■ **Records provided**:
┌────────
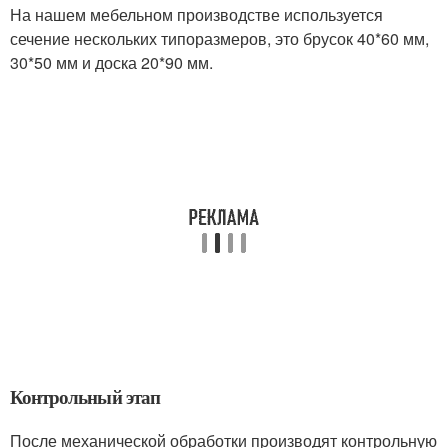
На нашем мебельном производстве используется
сечение нескольких типоразмеров, это брусок 40*60 мм,
30*50 мм и доска 20*90 мм.
Контрольный этап
После механической обработки производят контрольную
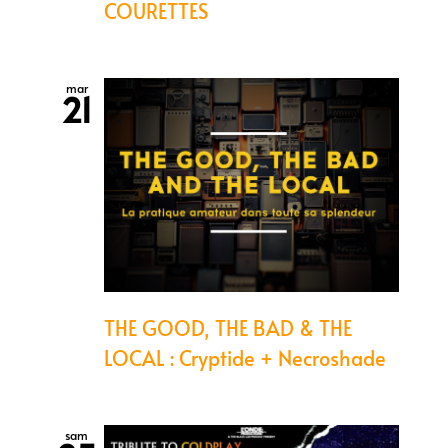
COURETTES
mar
21
THE GOOD, THE BAD & THE
LOCAL : Cryptide + Necroshade
sam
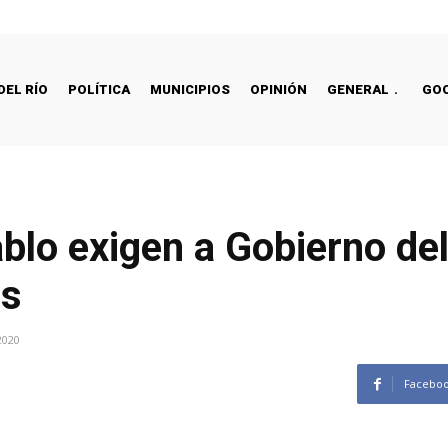
DEL RÍO
POLÍTICA
MUNICIPIOS
OPINIÓN
GENERAL
GO
ablo exigen a Gobierno de
as
2020
Facebo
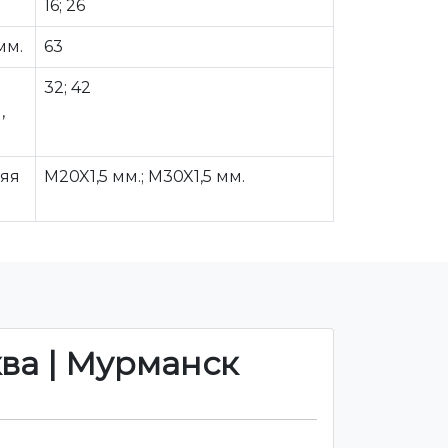
16; 26
мм.
63
32; 42
,
няя
M20X1,5 мм.; M30X1,5 мм.
ква | Мурманск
└────────
■ **Exercise prompt**:
Lay out every line of text in the rows above as one numbered list, with no blank lines. Leave out the pictures.

■ **Exercise answer**:
1. На нашем мебельном производстве используется
2. сечение нескольких типоразмеров, это брусок 40*60 мм,
3. 30*50 мм и доска 20*90 мм.
4. Контрольный этап
5. После механической обработки производят контрольную
6. COURETTES
7. mar
8. 21
9. THE GOOD, THE BAD & THE
10. LOCAL : Cryptide + Necroshade
11. sam
12. DEL RÍO
13. POLÍTICA
14. MUNICIPIOS
15. OPINIÓN
16. GENERAL
17. GO
18. ablo exigen a Gobierno de
19. as
20. 2020
21. Facebo
22. 16; 26
23. мм.
24. 63
25. 32; 42
26. ,
27. няя
28. M20X1,5 мм.; M30X1,5 мм.
29. ква | Мурманск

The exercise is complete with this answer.